Reproduce the lines of the records below verbatim, from the line that contains "Doplňkové parametry" through the end of the records, with both ends included.

[DATA RECORDS]
=====

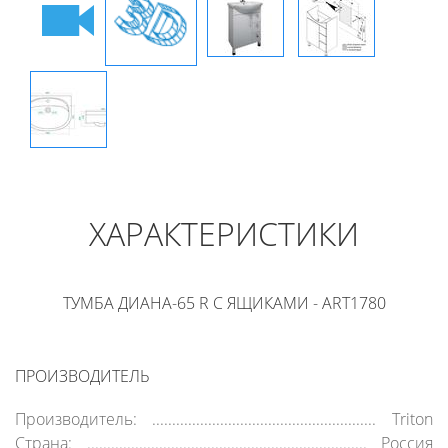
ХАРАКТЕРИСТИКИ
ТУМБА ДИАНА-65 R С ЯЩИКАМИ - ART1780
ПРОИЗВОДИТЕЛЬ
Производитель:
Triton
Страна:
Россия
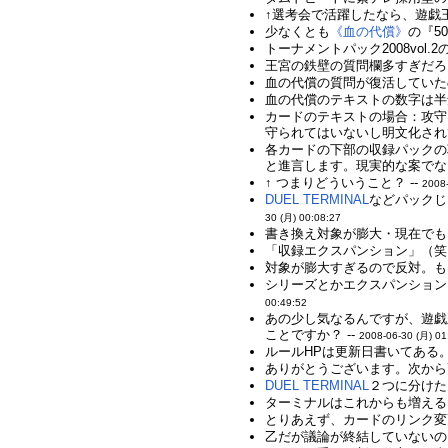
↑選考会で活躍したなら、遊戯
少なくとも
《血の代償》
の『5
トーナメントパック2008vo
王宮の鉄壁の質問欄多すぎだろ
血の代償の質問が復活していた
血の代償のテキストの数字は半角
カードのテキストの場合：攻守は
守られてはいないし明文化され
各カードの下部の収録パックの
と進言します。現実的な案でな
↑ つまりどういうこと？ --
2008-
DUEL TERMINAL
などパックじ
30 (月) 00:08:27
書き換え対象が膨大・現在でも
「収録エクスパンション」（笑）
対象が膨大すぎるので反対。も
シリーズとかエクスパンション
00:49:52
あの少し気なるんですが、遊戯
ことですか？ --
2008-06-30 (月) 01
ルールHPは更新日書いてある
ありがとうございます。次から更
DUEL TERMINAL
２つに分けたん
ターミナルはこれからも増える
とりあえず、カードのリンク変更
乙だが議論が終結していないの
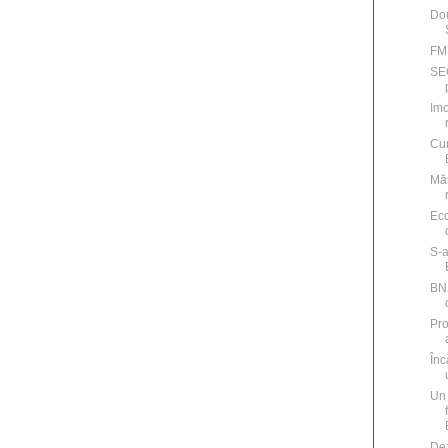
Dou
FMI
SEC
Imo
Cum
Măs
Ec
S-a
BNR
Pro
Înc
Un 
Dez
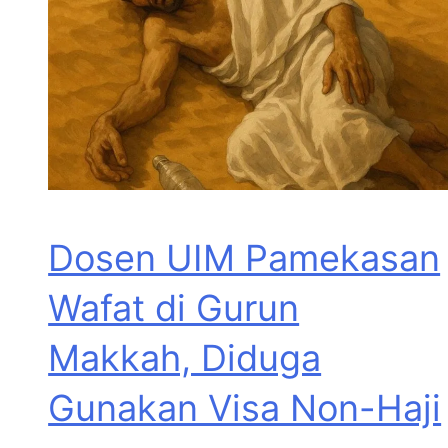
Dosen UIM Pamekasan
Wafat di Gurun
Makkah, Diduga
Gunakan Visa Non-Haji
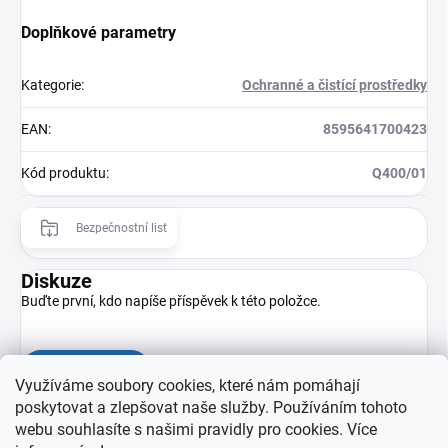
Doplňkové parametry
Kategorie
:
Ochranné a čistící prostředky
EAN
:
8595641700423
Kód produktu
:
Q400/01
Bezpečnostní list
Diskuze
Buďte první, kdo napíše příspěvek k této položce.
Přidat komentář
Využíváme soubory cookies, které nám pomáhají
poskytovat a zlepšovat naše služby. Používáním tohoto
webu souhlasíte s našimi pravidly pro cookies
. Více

=====

[SOLUTION TO THE EXERCISE]
Doplňkové parametry
Kategorie
:
Ochranné a čistící prostředky
EAN
:
8595641700423
Kód produktu
:
Q400/01
Bezpečnostní list
Diskuze
Buďte první, kdo napíše příspěvek k této položce.
Přidat komentář
Využíváme soubory cookies, které nám pomáhají
poskytovat a zlepšovat naše služby. Používáním tohoto
webu souhlasíte s našimi pravidly pro cookies
. Více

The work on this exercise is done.